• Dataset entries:

┄┄┄┄┄┄┄┄┄┄┄┄┄┄┄┄┄┄┄┄

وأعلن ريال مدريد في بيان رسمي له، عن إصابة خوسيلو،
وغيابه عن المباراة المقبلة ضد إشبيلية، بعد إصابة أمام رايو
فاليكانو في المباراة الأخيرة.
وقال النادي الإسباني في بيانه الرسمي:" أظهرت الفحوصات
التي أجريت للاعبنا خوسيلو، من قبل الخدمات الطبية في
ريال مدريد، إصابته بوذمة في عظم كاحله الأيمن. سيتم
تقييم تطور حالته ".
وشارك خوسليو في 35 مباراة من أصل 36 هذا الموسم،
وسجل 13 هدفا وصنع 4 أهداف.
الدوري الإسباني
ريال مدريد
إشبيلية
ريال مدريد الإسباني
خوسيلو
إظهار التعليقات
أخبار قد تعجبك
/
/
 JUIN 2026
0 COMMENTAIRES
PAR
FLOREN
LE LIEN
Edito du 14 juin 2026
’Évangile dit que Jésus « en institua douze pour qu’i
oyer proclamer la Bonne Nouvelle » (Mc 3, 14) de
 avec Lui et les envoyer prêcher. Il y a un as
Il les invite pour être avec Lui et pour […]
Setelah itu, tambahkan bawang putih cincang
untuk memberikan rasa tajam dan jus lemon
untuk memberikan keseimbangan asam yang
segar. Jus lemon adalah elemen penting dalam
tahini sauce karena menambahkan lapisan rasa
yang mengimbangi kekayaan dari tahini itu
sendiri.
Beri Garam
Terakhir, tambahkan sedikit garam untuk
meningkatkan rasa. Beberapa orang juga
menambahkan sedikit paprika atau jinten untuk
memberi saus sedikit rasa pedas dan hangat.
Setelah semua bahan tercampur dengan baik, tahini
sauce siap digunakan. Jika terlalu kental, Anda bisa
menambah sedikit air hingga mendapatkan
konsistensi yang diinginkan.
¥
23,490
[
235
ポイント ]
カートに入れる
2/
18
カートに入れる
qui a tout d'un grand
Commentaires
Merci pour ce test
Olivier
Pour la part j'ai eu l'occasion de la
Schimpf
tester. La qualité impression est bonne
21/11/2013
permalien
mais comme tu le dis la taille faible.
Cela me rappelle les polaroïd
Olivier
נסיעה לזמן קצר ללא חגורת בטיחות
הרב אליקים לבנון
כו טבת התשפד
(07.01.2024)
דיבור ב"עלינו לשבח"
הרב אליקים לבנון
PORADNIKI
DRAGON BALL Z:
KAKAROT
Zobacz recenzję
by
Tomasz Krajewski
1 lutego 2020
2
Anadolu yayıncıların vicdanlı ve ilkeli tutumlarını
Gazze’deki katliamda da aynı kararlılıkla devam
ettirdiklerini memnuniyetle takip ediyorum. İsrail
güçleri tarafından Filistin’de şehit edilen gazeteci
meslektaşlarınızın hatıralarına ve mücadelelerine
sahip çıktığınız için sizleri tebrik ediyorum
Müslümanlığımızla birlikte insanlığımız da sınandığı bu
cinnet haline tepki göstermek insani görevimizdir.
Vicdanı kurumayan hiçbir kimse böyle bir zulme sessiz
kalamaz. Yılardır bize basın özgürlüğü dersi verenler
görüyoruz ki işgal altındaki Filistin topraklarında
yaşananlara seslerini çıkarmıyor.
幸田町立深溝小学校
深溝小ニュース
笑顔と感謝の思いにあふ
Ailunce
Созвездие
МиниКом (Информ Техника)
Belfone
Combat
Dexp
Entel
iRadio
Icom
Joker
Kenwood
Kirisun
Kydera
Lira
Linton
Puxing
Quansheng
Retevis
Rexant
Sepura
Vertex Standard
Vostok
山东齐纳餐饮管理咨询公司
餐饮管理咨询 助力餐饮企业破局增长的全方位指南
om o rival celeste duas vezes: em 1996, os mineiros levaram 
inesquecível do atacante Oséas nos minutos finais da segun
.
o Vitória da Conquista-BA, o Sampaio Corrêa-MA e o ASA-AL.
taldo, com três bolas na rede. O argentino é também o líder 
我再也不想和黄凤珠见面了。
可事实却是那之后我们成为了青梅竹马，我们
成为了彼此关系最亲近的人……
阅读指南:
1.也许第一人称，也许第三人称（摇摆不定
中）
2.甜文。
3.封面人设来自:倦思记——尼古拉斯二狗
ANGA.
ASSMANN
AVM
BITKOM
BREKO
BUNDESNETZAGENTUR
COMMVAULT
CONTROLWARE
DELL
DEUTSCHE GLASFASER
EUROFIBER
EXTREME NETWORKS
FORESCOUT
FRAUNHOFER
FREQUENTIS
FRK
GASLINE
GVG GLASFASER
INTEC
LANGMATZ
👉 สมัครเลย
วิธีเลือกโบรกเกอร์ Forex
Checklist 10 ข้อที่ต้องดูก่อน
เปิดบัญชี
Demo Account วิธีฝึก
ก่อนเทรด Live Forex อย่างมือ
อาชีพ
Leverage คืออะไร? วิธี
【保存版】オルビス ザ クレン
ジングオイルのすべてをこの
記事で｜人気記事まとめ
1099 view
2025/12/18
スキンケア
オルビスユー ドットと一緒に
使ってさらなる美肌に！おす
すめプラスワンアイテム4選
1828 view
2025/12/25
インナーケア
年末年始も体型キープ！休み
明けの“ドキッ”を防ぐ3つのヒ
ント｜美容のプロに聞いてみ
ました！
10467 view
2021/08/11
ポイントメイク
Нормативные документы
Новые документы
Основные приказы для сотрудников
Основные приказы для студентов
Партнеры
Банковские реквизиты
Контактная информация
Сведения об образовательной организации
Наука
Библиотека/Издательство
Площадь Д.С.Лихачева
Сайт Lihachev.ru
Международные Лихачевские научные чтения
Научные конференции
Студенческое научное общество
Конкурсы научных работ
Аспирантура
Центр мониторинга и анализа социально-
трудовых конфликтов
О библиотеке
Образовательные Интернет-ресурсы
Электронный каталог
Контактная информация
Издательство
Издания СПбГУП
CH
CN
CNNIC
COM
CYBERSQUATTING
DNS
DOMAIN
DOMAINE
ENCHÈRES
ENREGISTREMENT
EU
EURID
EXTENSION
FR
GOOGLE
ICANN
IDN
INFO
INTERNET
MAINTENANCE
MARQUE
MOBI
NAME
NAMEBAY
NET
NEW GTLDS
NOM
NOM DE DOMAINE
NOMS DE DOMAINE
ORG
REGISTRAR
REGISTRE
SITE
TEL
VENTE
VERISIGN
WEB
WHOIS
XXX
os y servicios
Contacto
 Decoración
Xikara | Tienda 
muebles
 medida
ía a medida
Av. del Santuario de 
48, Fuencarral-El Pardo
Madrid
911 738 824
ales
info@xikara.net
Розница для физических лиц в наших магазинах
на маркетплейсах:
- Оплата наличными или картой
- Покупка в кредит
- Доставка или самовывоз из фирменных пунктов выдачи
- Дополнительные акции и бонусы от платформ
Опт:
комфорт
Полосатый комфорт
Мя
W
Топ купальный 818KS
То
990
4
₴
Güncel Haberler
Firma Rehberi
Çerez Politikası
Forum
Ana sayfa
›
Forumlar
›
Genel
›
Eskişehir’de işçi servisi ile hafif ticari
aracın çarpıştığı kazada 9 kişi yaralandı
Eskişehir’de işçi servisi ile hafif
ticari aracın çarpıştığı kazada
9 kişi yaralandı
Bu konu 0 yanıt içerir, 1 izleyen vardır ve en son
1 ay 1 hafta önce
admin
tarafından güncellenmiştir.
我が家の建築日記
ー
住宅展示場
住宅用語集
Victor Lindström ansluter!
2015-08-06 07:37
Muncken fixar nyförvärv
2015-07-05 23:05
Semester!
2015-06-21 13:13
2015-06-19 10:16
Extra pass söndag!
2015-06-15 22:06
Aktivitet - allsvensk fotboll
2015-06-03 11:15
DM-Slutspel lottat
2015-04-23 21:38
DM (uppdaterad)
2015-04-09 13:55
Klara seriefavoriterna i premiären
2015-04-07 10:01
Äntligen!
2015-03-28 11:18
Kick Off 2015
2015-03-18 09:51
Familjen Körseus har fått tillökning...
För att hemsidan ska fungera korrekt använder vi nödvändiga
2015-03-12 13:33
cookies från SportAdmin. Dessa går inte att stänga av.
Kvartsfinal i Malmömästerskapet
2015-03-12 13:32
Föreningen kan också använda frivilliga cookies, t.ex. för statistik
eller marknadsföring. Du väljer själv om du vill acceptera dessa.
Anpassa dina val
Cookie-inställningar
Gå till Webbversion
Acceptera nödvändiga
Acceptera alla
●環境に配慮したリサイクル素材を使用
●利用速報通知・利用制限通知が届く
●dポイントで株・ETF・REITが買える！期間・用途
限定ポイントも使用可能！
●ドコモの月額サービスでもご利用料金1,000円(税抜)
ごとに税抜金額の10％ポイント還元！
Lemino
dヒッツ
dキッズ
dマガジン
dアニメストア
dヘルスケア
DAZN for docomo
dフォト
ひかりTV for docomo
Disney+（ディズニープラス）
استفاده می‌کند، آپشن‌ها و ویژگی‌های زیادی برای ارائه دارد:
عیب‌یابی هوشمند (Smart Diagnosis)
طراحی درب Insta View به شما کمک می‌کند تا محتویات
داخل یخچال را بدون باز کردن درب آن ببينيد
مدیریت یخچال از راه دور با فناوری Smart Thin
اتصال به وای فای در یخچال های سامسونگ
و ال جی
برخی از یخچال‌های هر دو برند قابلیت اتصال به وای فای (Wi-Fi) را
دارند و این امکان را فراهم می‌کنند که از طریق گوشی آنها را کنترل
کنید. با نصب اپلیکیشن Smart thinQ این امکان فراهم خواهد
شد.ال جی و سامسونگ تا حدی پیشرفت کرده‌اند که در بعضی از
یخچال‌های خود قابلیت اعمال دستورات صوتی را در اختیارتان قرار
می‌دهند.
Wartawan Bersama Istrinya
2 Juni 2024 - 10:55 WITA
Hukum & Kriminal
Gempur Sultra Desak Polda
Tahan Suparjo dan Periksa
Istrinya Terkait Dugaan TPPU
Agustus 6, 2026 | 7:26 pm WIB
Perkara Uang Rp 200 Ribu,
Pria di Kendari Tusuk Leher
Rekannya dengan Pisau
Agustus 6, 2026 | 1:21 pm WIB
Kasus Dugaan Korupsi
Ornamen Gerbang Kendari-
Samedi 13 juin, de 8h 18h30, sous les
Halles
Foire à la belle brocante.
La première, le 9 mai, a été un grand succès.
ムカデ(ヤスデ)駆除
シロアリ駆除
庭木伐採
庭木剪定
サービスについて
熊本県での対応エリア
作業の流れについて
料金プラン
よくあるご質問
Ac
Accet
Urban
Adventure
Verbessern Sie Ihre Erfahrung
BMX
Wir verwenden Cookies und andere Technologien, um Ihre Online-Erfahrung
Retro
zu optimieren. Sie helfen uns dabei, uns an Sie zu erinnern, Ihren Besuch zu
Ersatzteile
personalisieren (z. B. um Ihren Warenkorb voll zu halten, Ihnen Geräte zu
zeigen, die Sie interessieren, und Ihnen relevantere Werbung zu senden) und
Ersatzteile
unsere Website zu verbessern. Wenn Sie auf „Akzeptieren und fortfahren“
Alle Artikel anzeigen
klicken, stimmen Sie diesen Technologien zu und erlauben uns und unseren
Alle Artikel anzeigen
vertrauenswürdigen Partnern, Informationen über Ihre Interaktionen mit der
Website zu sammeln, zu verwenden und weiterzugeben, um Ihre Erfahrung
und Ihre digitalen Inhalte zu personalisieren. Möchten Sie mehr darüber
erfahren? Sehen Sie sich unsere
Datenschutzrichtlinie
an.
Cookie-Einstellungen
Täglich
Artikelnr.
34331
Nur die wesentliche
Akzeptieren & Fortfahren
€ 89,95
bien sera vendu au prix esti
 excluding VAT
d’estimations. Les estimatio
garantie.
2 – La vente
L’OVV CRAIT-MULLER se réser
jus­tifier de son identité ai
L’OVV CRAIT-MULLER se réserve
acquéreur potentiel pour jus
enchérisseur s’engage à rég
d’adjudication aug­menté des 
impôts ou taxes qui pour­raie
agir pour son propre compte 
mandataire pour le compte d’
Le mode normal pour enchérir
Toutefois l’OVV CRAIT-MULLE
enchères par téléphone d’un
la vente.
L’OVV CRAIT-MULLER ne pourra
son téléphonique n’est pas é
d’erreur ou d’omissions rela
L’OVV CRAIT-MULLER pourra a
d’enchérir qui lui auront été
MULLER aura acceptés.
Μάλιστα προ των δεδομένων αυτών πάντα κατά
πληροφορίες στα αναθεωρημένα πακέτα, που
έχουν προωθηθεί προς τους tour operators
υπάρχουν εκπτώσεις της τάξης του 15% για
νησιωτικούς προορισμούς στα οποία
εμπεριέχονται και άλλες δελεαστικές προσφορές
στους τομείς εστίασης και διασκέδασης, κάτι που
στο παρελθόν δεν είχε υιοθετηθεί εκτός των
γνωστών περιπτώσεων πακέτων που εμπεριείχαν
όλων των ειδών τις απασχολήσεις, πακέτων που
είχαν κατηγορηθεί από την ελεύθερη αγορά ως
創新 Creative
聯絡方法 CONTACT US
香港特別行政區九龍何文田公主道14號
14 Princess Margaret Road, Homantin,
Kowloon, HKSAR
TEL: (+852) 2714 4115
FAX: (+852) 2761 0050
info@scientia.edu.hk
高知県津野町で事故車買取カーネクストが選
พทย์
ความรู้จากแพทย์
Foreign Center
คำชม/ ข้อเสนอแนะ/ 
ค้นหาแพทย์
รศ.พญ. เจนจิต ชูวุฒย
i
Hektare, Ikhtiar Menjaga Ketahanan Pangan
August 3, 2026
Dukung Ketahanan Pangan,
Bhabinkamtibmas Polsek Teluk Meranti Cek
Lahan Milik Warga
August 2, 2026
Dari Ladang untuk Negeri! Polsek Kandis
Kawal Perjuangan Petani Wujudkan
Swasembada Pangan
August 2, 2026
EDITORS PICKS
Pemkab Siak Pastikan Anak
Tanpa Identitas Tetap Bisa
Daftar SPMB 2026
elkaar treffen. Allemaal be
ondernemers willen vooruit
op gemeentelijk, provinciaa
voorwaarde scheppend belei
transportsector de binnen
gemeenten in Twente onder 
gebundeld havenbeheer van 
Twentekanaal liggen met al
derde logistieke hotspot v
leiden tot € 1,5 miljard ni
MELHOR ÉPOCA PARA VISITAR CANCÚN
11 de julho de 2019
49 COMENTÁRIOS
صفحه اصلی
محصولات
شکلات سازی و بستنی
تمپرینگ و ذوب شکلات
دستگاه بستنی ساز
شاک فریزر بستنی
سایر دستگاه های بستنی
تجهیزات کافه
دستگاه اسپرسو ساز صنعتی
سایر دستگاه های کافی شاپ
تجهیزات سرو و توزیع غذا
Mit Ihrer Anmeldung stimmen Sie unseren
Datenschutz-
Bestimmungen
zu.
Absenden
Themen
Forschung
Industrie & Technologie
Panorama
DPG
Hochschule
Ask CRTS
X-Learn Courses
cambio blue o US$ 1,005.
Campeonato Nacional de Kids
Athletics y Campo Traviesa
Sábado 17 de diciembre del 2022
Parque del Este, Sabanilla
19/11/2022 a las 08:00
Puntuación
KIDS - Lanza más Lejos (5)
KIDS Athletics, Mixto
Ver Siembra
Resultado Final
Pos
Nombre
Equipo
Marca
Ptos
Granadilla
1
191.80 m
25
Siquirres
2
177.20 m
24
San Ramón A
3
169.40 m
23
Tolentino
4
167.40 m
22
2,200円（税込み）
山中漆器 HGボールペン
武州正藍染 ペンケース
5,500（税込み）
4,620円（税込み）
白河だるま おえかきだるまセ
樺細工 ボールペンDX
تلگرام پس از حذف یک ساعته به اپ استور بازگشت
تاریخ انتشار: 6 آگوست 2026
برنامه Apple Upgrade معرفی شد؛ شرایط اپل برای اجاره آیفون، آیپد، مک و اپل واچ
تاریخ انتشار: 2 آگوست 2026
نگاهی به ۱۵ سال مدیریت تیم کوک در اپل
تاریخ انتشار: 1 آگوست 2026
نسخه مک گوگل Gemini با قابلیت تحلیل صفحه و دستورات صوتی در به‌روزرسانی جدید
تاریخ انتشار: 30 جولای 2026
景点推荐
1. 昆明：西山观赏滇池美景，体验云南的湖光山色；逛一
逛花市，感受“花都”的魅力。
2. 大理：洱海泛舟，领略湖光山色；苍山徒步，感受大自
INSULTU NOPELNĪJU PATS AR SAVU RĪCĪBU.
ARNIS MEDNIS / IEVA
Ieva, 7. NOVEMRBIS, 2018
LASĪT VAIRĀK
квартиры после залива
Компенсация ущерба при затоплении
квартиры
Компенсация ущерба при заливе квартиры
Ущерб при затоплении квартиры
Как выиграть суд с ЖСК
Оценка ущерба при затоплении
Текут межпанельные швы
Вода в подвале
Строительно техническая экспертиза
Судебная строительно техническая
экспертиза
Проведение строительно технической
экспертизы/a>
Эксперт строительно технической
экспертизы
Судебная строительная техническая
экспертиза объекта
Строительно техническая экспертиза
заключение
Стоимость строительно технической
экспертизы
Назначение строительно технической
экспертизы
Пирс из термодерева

┄┄┄┄┄┄┄┄┄┄┄┄┄┄┄┄┄┄┄┄

• Exercise directions: Look through the entries above and quote exactly the lines from the line with "نگاهی به ۱۵ سال مدیریت تیم کوک در اپل" to the line with "Как выиграть суд с ЖСК", counting both of those lines.

• Output below:
نگاهی به ۱۵ سال مدیریت تیم کوک در اپل
تاریخ انتشار: 1 آگوست 2026
نسخه مک گوگل Gemini با قابلیت تحلیل صفحه و دستورات صوتی در به‌روزرسانی جدید
تاریخ انتشار: 30 جولای 2026
景点推荐
1. 昆明：西山观赏滇池美景，体验云南的湖光山色；逛一
逛花市，感受“花都”的魅力。
2. 大理：洱海泛舟，领略湖光山色；苍山徒步，感受大自
INSULTU NOPELNĪJU PATS AR SAVU RĪCĪBU.
ARNIS MEDNIS / IEVA
Ieva, 7. NOVEMRBIS, 2018
LASĪT VAIRĀK
квартиры после залива
Компенсация ущерба при затоплении
квартиры
Компенсация ущерба при заливе квартиры
Ущерб при затоплении квартиры
Как выиграть суд с ЖСК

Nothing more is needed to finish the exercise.